I don’t see digitakt and octatrack as a fat comparison against each other by any view. I’ve said in the past the only thing they really have in common is the fact they both can live sample at the basic level of the two. Individually, they are both extremely deep machines. Digitakt takes the per instrument per step feature like the Analog four is capable of so you can essentially build an entire beat plus sampled synths or whatever you want on one of the eight available audio tracks, which is a huge advantage to expanding how to use each track. Both will sound like what ever you sample, drums, pads, voices, noises, etc., what you do with them is up to your imagination.
I owned the tr-8 and loved how you can mix the kits from all of their different drum machines together, and sounded really good too. But it was very restrictive feeling, I guess bc I was used to the Elektron secquencing options and flexibility. I sold the tr-8 with all expansions bc I planned on getting an analog rythm, which I’m waiting for mk2 now bc I can have all of the traditional and non traditional drum machines saved as samples and manipulated in more ways than the originals could have been.
I have recently acquired the drumbrute, while I’ve only taken it out of the box once to ensure every instrument and button functions as it should, I’ve yet to experiement with it through my analog heat, but it sounds much better in person than in any of the videos I’ve seen. Then again, I’m hung up on the digitakt way of doing things now even with the few bugs and features yet to be unveiled.

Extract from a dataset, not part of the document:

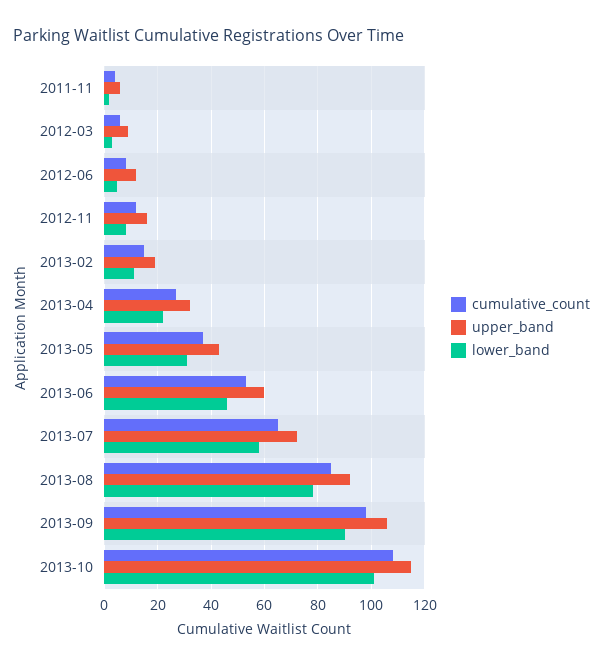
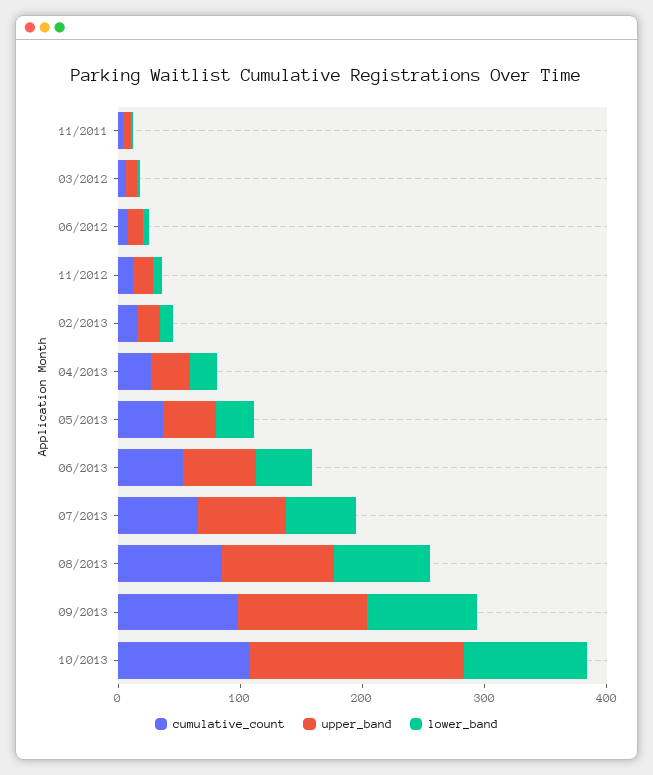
upper_band, 2013-10: 115 -> 180

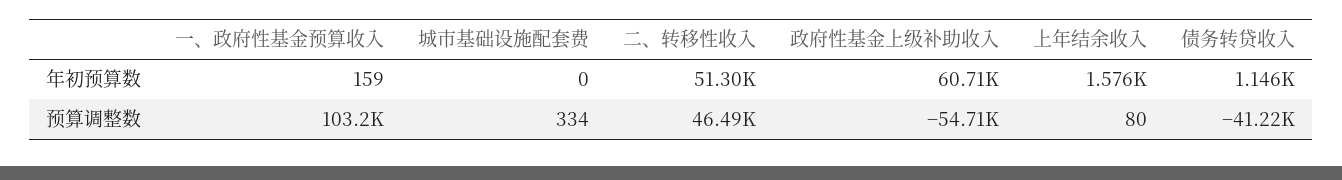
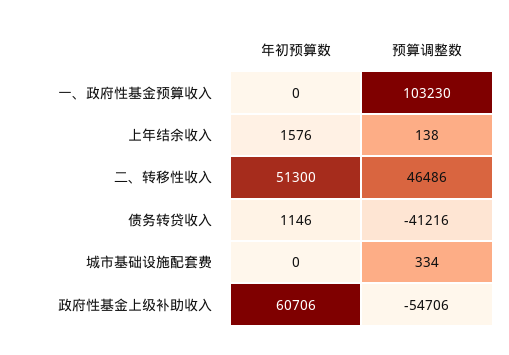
一、政府性基金预算收入, 年初预算数: 159 -> 0
上年结余收入, 预算调整数: 80 -> 138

I agree with many of the others, and it’s not that we are biased or fanboys, because many of us are very open to many different manufactures, but everyone always sends their praise for the Elektron way of sequencing. Also, remember this, you either gel with it quickly or it takes work to “get it” with Elektron machines, but even the most experienced people with Elektron boxes will learn something new each time they use them. That is definitely something that doesn’t exist with the Roland emulations, or the other drum machines you are considering.
Don’t get me wrong, there is nothing wrong with any of the drum machines you are considering, but it all comes down to what the operator is looking to get from their drum machine. Personally, I’ve done a lot of trades in the past year to get to nearly have everything I’m looking for until next months release of mk2 products but I’ve learned from one grave mistake, don’t get rid of something until you have explored the machine throughly, but that mistake did lead me to a good friend on this forum.
To get you into drum machines, more specifically an Elektron drum machine, I would advise you to look into the Machinedrum with or without the userwave feature as well. Besides from personal experience, this is a drum machine that (myself included) most people will be very reluctant to get rid of theirs. It has not been considered from what I’ve read. Even though it is a digital drum machine you can make it sound very metal and crispy, but when you learn your way around it you can coax some extremely deep tones and bass. Then learn more about the OG Cntrl-all machine! Which in my opinion blows the one on the digitakt out of the water! And even more, 16 channels to do whatever you want; audio or midi configured for however many you want, multiple outs. Sample and resampling internal or external. Fair priced for a legacy machine.
Not that you’d miss them on any of the other drum machines you’ve listed for consideration except the digitakt, but MDUW doesn’t have conditional trigs, micro-tuning, pretty light up buttons, essentially the current upgrades Elektron sequencer, but what it lacks in the current production sequencers it makes up for in versatility such as lfo per channel, chracter, and more. Research that drum machine just a little and you will see that besides it’s usefulness; even after you get bored with it (like that could happen), you will find new uses for it, or new ways to mangle up a sound you’ve always used; it’s a great way to be introduced into the Elektron way that can be implemented to expand on the rest of their lineup.
Yes I am partial to the Machinedrum, but it ruled as the best drum machine for many years and in many ways it still is. Their newer stuff is great too, but I would go for the “cheaper” drum machines that have already been suggested as an addition to an Elektron drum machine or sampler.
Save your money for for the one you have your heart set on. Adding any machine to any Elektron machine opens those other machines to many more avenues of imagination. You will not find another Elektronaut that will disagree with that.
I’m afraid you may still have to take more than one thing with you to a venue unless you do all of your preprogramming within Ableton and only bring that and the push with you just to have the drum machine sounds with. But if you are playing out live already, why would want to tie your hands by limiting yourself on the creativity for that in the moment vibe you get or you get from your crowd? I don’t like hauling gear around either, but I want to be able to express myself to the fullest potential of the gear I have available. You probably will inevitably have to expand your traveling rig some just to keep your versatility, maybe also start thinking about packs/bags or some kind of mobile case to keep you gear comfy as well. Just my opinions. I’m open to questions or contradictions if I’m coming across too opinionated, somebody has to let me know. Hahaha!